Qualified Business Income
Qualified business income is defined in the new law as the “net amount of qualified items of income, gain, deduction and loss with respect to qualified trades or businesses of the taxpayer”. This is basically the net income line (income less all applicable expenses). There are, however, certain items that are not counted as qualified items. The term qualified business income excludes short-term and long-term capital gains and losses as well as dividend income and interest income (unless earned in a trade or business). The law also considers Real Estate Investment Trust (REIT) dividends, qualified publicly traded partnership income and qualified cooperative dividends as qualified business income but these are more specialized situations and this ebook will not focus on these items. I only wanted to mention them to provide information that rules do exist on these types of income.
Qualified business income does not include W-2 wages or guaranteed payments to partners.
How the deduction works
This new deduction, as I mentioned earlier, is calculated by first taking 20% of Qualified Business Income (the first hurdle) followed by a number of other hurdles which I will now cover.
Taxable Income Limitation
I have labeled the taxable income limitation as hurdle number 2. The reason for this is that there are a couple of other provisions which kick in at certain taxable income levels. First of all while the 20% limitation on Qualified Business Income is hurdle number 1, if 20% of taxable income less capital gains and qualified cooperative dividends is less than Qualified Business Income than this lower limitation amount is used. Again qualified cooperative dividends are a specialized area which I am not going to delve in to here. If you see the term you know this section applies. I also mention the term so people realize that qualified cooperative dividends are not the same as the qualified dividends everyone is used to seeing on Form 1099-Div. Qualified dividends are considered capital gains for this code section.
Example 1
Scott, a single taxpayer, has qualified business income of $100,000 and taxable income of $160,000 of which $10,000 is long term capital gain income. Hurdle number 1 is 20% of qualified business income or in this case $20,000. Hurdle number 2 is 20% of taxable income less long term capital gain income ($160,000 – $10,000 multiplied by 20%), or $30,000. The deduction in this example is limited to $20,000 based on his qualified business income.
Example 2
Scott, a single taxpayer, has qualified business income of $150,000 and taxable income of $100,000, none of which is related to long term capital gains. Hurdle number 1 is 20% of qualified business income or in this case $30,000. Hurdle number 2 is 20% of taxable income, or $20,000. The deduction in this example is also limited to $20,000 although this time based on taxable income.

- Scene geometry reasoning data:

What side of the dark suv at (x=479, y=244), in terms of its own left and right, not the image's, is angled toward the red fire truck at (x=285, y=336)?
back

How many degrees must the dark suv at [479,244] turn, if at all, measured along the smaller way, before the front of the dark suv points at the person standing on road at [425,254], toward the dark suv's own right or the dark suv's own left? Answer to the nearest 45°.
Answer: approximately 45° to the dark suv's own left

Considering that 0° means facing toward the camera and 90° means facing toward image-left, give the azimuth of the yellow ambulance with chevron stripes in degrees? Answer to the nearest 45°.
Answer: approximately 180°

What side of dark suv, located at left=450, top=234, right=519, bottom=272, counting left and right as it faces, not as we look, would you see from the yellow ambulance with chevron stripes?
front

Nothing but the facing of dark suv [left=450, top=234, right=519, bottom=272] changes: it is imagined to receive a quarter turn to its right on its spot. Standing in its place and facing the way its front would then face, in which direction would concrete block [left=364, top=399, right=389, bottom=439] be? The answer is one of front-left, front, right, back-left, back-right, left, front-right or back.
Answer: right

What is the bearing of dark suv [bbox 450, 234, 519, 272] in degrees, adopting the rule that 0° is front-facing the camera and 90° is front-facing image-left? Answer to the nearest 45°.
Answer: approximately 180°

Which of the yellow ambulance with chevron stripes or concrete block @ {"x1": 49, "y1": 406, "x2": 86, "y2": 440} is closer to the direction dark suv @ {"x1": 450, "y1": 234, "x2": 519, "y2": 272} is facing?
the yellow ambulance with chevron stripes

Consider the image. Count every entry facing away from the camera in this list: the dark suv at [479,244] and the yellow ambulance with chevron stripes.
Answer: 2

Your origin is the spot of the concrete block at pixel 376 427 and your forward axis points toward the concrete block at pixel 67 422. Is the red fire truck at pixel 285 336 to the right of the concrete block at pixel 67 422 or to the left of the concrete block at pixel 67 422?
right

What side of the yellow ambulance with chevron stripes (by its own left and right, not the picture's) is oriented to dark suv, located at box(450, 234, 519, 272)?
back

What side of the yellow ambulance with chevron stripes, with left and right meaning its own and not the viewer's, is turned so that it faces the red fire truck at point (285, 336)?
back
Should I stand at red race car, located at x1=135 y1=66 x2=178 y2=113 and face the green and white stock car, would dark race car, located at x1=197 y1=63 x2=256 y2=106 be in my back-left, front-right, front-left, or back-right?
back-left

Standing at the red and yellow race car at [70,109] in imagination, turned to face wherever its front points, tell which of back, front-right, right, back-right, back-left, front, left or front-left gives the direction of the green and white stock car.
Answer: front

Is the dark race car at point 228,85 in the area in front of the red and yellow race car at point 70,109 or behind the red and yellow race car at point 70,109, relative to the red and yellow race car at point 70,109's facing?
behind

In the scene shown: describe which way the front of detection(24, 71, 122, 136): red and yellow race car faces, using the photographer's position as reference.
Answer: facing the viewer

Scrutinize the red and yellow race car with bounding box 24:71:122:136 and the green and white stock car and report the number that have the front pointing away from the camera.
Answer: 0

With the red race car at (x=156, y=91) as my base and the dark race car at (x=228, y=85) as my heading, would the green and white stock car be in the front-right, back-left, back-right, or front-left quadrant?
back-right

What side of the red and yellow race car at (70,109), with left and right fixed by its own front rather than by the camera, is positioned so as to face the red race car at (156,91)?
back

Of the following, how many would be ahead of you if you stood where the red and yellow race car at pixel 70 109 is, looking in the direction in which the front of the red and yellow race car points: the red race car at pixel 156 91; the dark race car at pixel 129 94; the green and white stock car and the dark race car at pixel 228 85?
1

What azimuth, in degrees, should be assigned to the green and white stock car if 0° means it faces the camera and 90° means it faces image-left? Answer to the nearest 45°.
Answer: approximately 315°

...

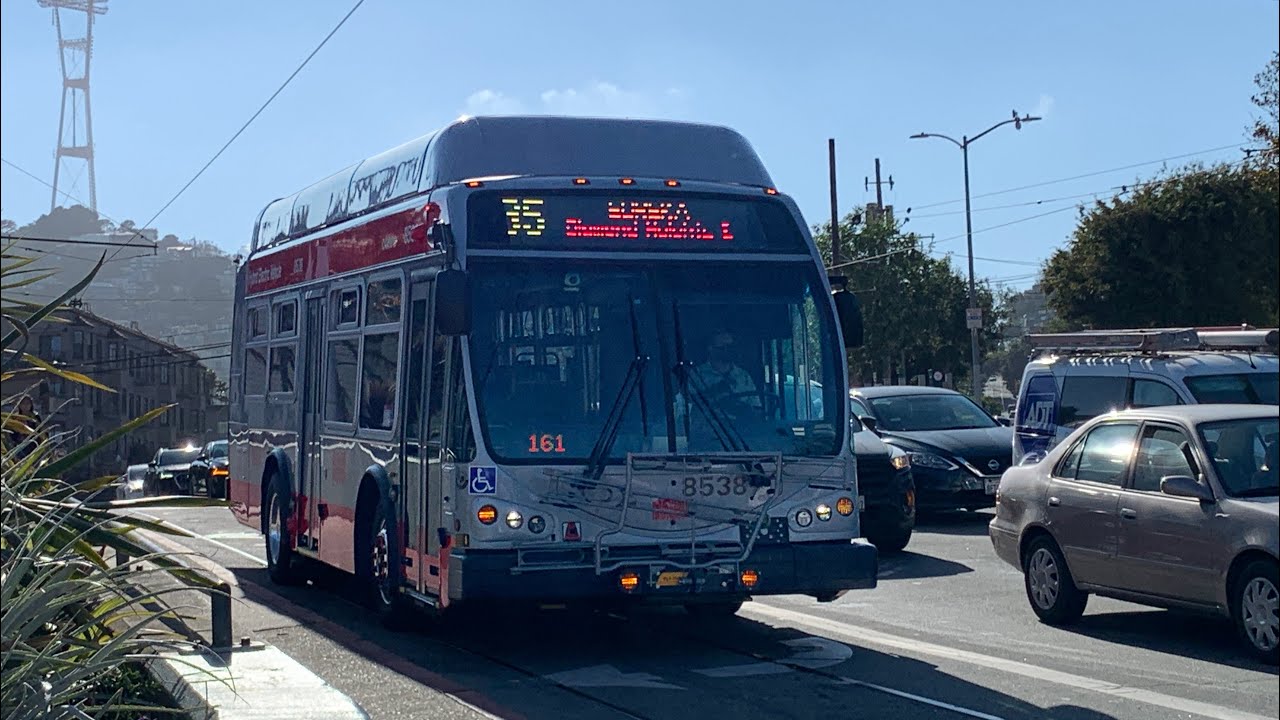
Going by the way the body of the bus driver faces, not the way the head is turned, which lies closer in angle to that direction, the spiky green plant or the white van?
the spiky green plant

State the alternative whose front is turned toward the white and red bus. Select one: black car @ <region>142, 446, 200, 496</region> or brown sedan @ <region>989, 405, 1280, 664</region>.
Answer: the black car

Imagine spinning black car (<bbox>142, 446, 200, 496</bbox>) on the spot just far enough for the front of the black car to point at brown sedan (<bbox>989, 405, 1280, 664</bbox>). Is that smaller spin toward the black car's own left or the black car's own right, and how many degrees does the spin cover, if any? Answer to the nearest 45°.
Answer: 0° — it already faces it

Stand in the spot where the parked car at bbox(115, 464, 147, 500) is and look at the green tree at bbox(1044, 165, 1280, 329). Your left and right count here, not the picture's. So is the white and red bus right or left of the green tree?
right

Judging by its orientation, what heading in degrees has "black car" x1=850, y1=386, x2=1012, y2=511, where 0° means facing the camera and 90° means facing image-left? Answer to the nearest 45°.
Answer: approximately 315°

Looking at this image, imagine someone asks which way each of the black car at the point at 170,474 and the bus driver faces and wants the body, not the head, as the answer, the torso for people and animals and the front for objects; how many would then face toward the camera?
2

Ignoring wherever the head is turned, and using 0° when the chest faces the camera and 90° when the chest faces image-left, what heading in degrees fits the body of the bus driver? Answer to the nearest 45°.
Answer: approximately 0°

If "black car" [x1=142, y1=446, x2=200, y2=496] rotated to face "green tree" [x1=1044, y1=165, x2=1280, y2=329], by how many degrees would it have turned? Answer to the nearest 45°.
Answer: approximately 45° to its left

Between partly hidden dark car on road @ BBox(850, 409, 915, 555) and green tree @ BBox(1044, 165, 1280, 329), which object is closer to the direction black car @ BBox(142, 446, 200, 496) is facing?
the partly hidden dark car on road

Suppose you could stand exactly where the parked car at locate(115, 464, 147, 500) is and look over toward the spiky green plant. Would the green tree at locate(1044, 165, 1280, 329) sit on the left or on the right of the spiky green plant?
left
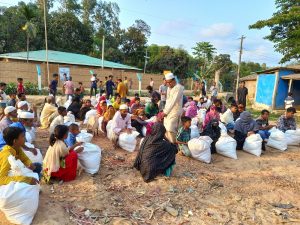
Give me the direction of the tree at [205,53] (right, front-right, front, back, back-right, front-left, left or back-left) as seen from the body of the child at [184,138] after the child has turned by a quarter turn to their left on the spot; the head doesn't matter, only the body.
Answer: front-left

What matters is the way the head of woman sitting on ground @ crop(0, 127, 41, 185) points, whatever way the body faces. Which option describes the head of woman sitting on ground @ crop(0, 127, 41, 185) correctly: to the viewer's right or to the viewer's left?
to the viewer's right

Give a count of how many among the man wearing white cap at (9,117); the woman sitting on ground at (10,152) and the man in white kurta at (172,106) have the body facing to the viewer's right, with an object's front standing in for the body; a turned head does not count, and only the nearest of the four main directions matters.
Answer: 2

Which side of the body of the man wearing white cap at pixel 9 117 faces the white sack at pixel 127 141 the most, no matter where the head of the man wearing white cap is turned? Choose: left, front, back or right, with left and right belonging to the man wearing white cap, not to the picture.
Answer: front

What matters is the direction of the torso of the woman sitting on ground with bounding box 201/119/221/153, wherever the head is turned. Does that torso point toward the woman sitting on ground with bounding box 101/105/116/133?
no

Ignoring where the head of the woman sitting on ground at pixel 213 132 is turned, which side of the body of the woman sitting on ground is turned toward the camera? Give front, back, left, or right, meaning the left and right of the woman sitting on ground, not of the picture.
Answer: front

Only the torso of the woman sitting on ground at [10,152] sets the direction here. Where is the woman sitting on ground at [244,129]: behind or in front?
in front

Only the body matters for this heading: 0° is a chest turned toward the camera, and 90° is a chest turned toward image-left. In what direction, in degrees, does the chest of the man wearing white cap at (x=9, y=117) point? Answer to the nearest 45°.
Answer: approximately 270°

- Task item A:
Does each statement below agree with the text on qualified business income? Answer yes or no for each, and quote the words from the text that settle it.
(i) Qualified business income includes W-2 wages.
(ii) In Example 2, the deduction is limited to $20,000 based on taxable income.
(iii) Qualified dividends are treated as capital gains for this code section.
- Task item B:
Output everything in the qualified business income text from "How the deduction" down to "will now cover.", word for word.

- Answer section A:
(i) No: "Qualified business income does not include W-2 wages or guaranteed payments to partners."
(ii) Yes: "The deduction in this example is also limited to $20,000 although this time based on taxable income."
(iii) Yes: "Qualified dividends are considered capital gains for this code section."

- Answer section B:
How the deduction works
This new deduction, as I mentioned earlier, is calculated by first taking 20% of Qualified Business Income (the first hurdle) followed by a number of other hurdles which I will now cover.